Скрытый сюжет: Русская литература на переходе через век | страница 14



Полной противоположностью советскому писателю является буржуазный писатель.

Буржуазный писатель заглядывает в замочную скважину, подбирает разбросанные остроты и афоризмы и не может найти места в историческом процессе.

Для такого писателя, конечно, характерно стремление соединить абстрактный философский, моральный и социологический тезис с историей. <…> В доказательство всего этого приводится событие, которое действительно произошло».

Белинков, таким образом, не только смеялся над псевдонаучными разделениями писателей по социальной принадлежности, но и давал ключ к чтению его собственного, тоже ведь исторического, даже — исторического в квадрате (ибо уже Тынянов был историческим романистом) сочинения. Историческое же произведение, замечал Белинков — тоже как бы между прочим, — «подлежит проверке преимущественно не историческим свидетельством, а человеческим… социальным опытом». То есть он указывал, как надо его читать: через призму социального современного опыта.

Останавливаясь во вступлении же на проблеме пародийности «в эпохи… идеологической стерильности», Белинков пишет, что пародийность свидетельствует тогда о «социальном неблагополучии». А в конце вступления он протягивает к нам нить от Робеспьера («…удивительная эпоха, верившая в свободу и равенство, считавшая каждую голову, скатившуюся с эшафота»). «Потом появились новые добродетели, — пишет Белинков, — внедрявшиеся с удивительным нетерпением.

Потом появились новые добродетели, насаждавшиеся с поразительным рвением». Я думаю, сегодня в свете напечатанных документов и книг глубокий исторический смысл этих тезисов легко поймет каждый.

Литературоведение превращалось в рискованную публицистику.

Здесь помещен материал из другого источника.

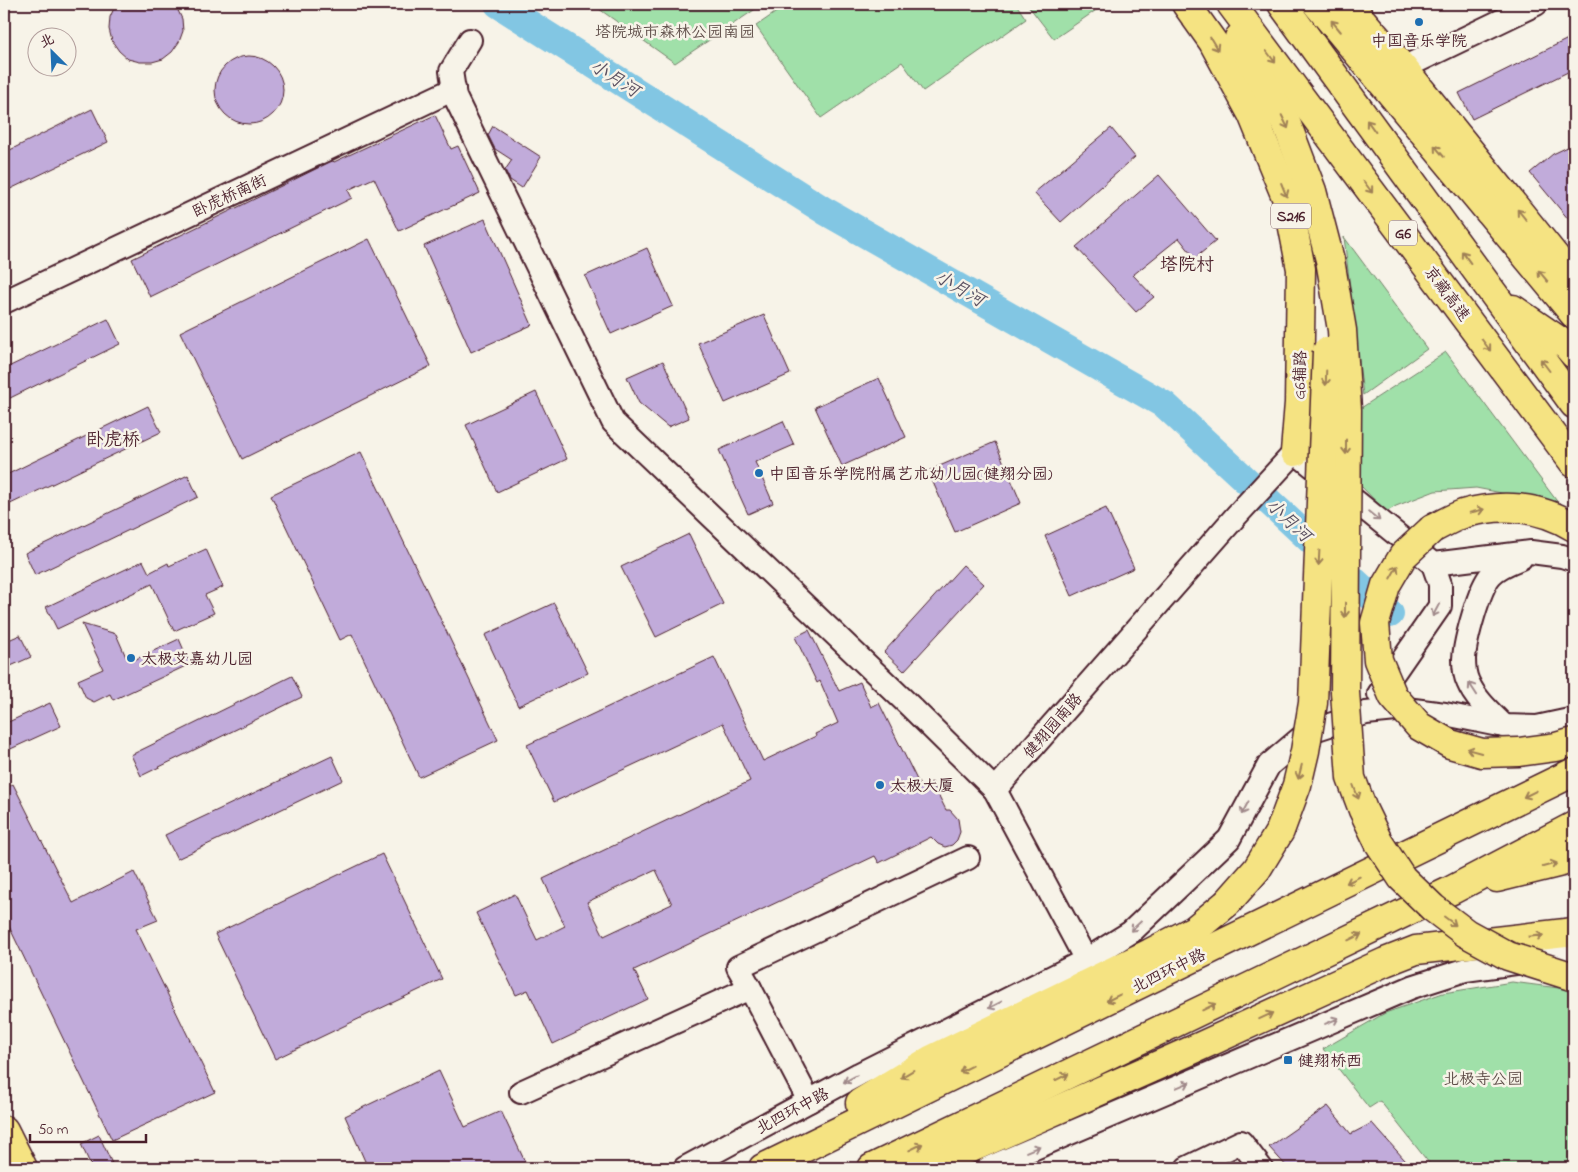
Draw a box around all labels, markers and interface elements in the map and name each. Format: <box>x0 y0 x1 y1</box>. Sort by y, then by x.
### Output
marker: 中国音乐学院 <box>1413 16 1425 28</box>
one-way arrow <box>1330 20 1341 33</box>
park label: 塔院城市森林公园南园 <box>595 21 755 45</box>
north arrow <box>28 28 78 78</box>
text: 北 <box>37 29 58 54</box>
place label: 中国音乐学院 <box>1371 30 1467 54</box>
one-way arrow <box>1209 36 1219 50</box>
one-way arrow <box>1266 50 1276 64</box>
water label: 小月河 <box>584 54 646 107</box>
one-way arrow <box>1281 114 1290 129</box>
one-way arrow <box>1366 119 1376 133</box>
one-way arrow <box>1434 145 1445 158</box>
street label: 卧虎桥南街 <box>189 169 271 225</box>
one-way arrow <box>1363 180 1373 194</box>
one-way arrow <box>1279 182 1289 197</box>
road number: S216 <box>1271 204 1311 228</box>
one-way arrow <box>1516 209 1527 222</box>
road number: G6 <box>1389 220 1417 246</box>
one-way arrow <box>1461 251 1471 265</box>
district label: 塔院村 <box>1160 253 1214 279</box>
street label: 京藏高速 <box>1418 261 1475 327</box>
water label: 小月河 <box>929 265 991 316</box>
one-way arrow <box>1538 270 1549 283</box>
one-way arrow <box>1481 338 1492 351</box>
street label: G6辅路 <box>1289 350 1313 400</box>
one-way arrow <box>1540 358 1550 372</box>
one-way arrow <box>1322 370 1331 386</box>
district label: 卧虎桥 <box>86 428 140 454</box>
one-way arrow <box>1341 439 1351 455</box>
place label: 中国音乐学院附属艺术幼儿园(健翔分园) <box>769 463 1053 487</box>
marker: 中国音乐学院附属艺术幼儿园(健翔分园) <box>753 467 765 479</box>
water label: 小月河 <box>1259 494 1318 551</box>
one-way arrow <box>1468 506 1484 515</box>
one-way arrow <box>1367 510 1380 521</box>
one-way arrow <box>1314 550 1324 566</box>
one-way arrow <box>1390 565 1400 579</box>
one-way arrow <box>1340 602 1350 618</box>
one-way arrow <box>1431 603 1441 618</box>
place label: 太极艾嘉幼儿园 <box>141 648 253 672</box>
marker: 太极艾嘉幼儿园 <box>125 652 137 664</box>
one-way arrow <box>1467 683 1477 697</box>
street label: 健翔园南路 <box>1018 688 1089 764</box>
one-way arrow <box>1467 746 1483 755</box>
one-way arrow <box>1295 763 1304 779</box>
place label: 太极大厦 <box>890 775 954 799</box>
marker: 太极大厦 <box>874 779 886 791</box>
one-way arrow <box>1352 784 1361 799</box>
one-way arrow <box>1523 789 1538 799</box>
one-way arrow <box>1240 800 1250 815</box>
one-way arrow <box>1542 860 1558 869</box>
one-way arrow <box>1346 876 1361 885</box>
one-way arrow <box>1443 916 1457 926</box>
one-way arrow <box>1130 920 1143 932</box>
one-way arrow <box>1347 931 1362 941</box>
one-way arrow <box>1528 931 1544 941</box>
street label: 北四环中路 <box>1128 943 1210 1000</box>
one-way arrow <box>1105 993 1120 1003</box>
one-way arrow <box>988 1001 1003 1011</box>
one-way arrow <box>1201 1002 1216 1011</box>
one-way arrow <box>1258 1011 1273 1021</box>
one-way arrow <box>1324 1016 1339 1026</box>
place label: 健翔桥西 <box>1298 1050 1362 1074</box>
marker: 健翔桥西 <box>1282 1054 1294 1066</box>
one-way arrow <box>959 1064 974 1074</box>
park label: 北极寺公园 <box>1443 1068 1523 1092</box>
one-way arrow <box>901 1070 915 1080</box>
one-way arrow <box>1054 1072 1069 1081</box>
one-way arrow <box>843 1075 858 1084</box>
one-way arrow <box>1175 1080 1190 1090</box>
street label: 北四环中路 <box>752 1082 834 1141</box>
scale bar <box>30 1112 146 1144</box>
text: 50 m <box>38 1119 69 1141</box>
one-way arrow <box>908 1142 923 1151</box>
one-way arrow <box>1025 1144 1040 1154</box>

Книга Белинкова пропитана аллюзиями. Она написана в определенном коде; и этот код должен был быть расшифрован читателем с помощью ключевых слов и фраз, словно бы случайно оброненных.

Например, о демократии.

Белинков пишет о 1927 годе, но через этот период и о том положении, в котором оказались страна и общество в 1964–1965 годах. Параллель при расшифровке становится понятной: упрочение нового единовластия.

«Некоторые литературные критики считали, — замечает автор, — что в определенные исторические периоды не следует особенно увлекаться демократией и что вообще к этому вопросу нужно подходить сугубо осторожно, а не так — тяп-ляп.

Такие нехорошие литературные критики говорят: надо переждать с демократией… и вообще при данном международном положении».